Eating more vegetables and fruit is necessary for the prevention of malnutrition and nutrient deficiencies associated with low vitamin intake. In addition the phytonutrients in these foods reduces the risk of many cancers, diabetes, and heart disease, while antioxidants reduce free radical damage.

The strong alkaline potential balances the strong acid environment created by meats and grains, important for prevention of osteoporosis.

Higher intakes of fibre, found in vegetables and fruit, are associated with better blood sugar control, reduced appetite and digestive health.

Importantly, getting nutrients from whole vegetables and fruit are shown to be more beneficial than those gained from supplements.

Topic 2: Serving Size And Daily Recommendations

While you may well have been told about the “5 a day” recommended by the government, this arbitrary figure is actually based on quantities needed for the prevention of medical illness not optimal health. This would require 8 to 12 servings, not 5.

That said if you do struggle eating vegetables and fruit start slow and build up over time.

Serving sizes:

  • 1 medium-sized fruit
  • ½ cup raw fruit or raw/cooked vegetables
  • 1 cup of leafy vegetables

Aim for at least 2 servings with each meal. So these servings may look like:

  • 1 Apple
  • ½ cup pineapple
  • 1 cup of frozen berries
  • 1 cup of spinach
  • 1 tomato
  • 1 avocado

In context of meals this may be:

  • 1 cup of mix peppers, ½ cup of onions, ½ cup of mushrooms with breakfast omelette
  • ½ cup of pineapple with morning snack
  • 1 cup of spinach, 1 tomato, ½ avocado with lunch salad
  • 1 cup of berries mixed in afternoon SuperShake
  • ½ avocado with dinner

If you are after weight loss, aim for more nutrient dense food and less calorie dense.

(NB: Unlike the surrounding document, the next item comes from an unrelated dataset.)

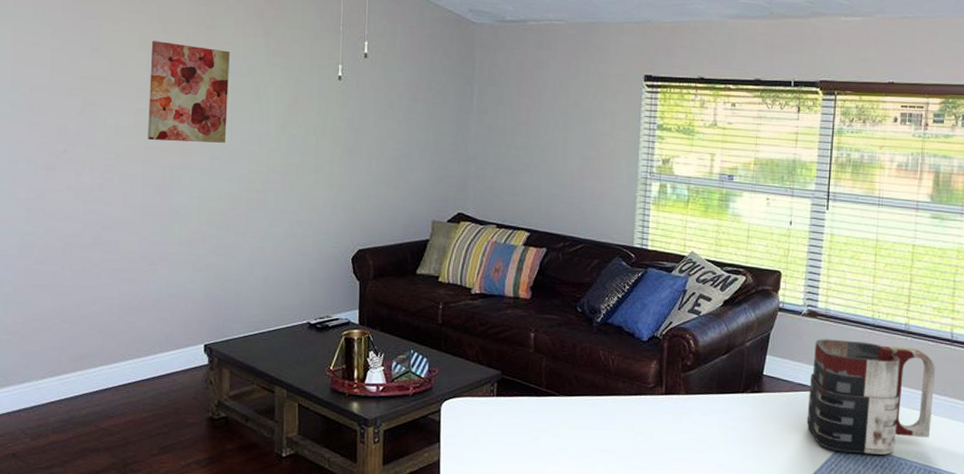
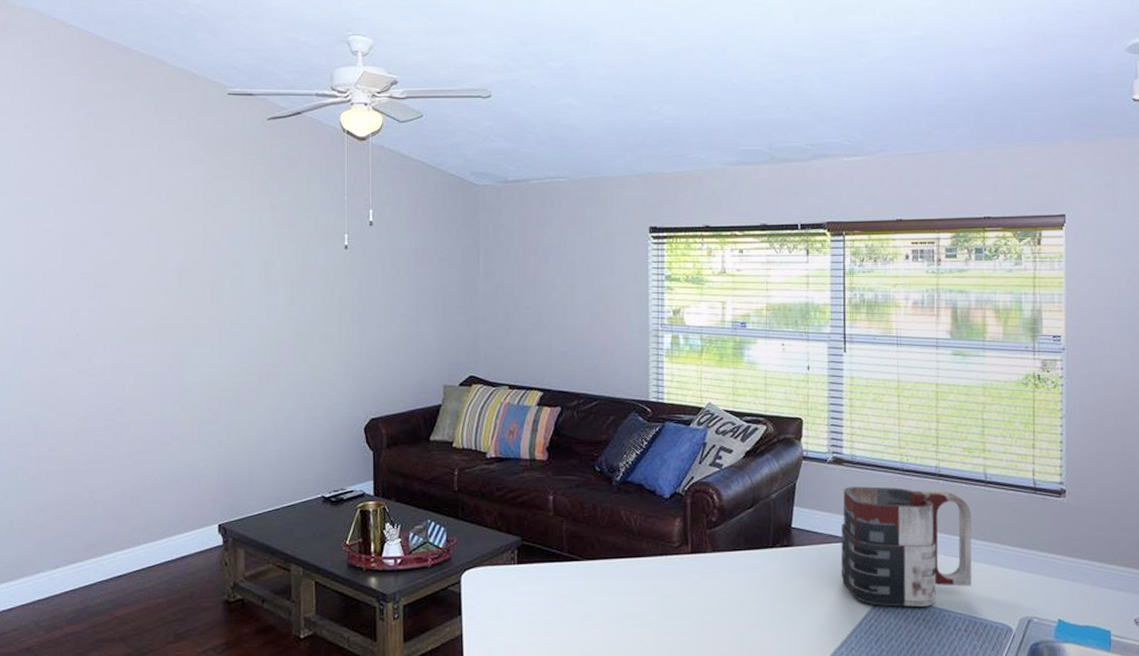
wall art: present [147,41,230,143] -> none [158,221,237,319]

Typically this is a ratio of five vegetables to one fruit.

If your goal is muscle gain or performance, aim for a ratio of three vegetables to one fruit.

Topic 3: Preparation Strategies

If you avoid vegetables because you don’t like them, it’s time to experiment.

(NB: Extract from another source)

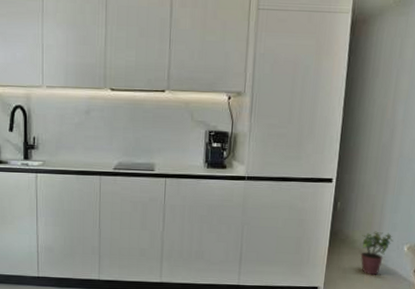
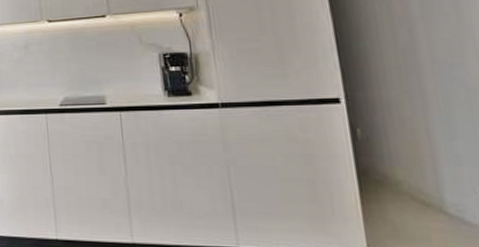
potted plant: present [360,231,394,275] -> none [408,167,464,234]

Here are a few preparation methods you can try to shake things up:

  • Raw and/or in salads
  • Steamed
  • Baked or roasted
  • Stir-fried or sautéed
  • Juiced with a juicer

Consider using vegetables as snacks rather than just your main meals.

If you suffer from gas or bloating when you eat raw vegetables try steaming them, it can make a big difference.

Topic 4: Vegetable Alternatives

Vegetable supplements (Greens Drinks) can provide a useful short term alternative while you build your intake or when fresh vegetables are unavailable. They are the vegetable equivalent of protein powder, in that they are powdered extract of specific fruit and vegetables.

Greens drinks should not serve as a long-term solution, but as a bridge till better options are found. Keeping a tub handy for a occasional use is not a bad idea.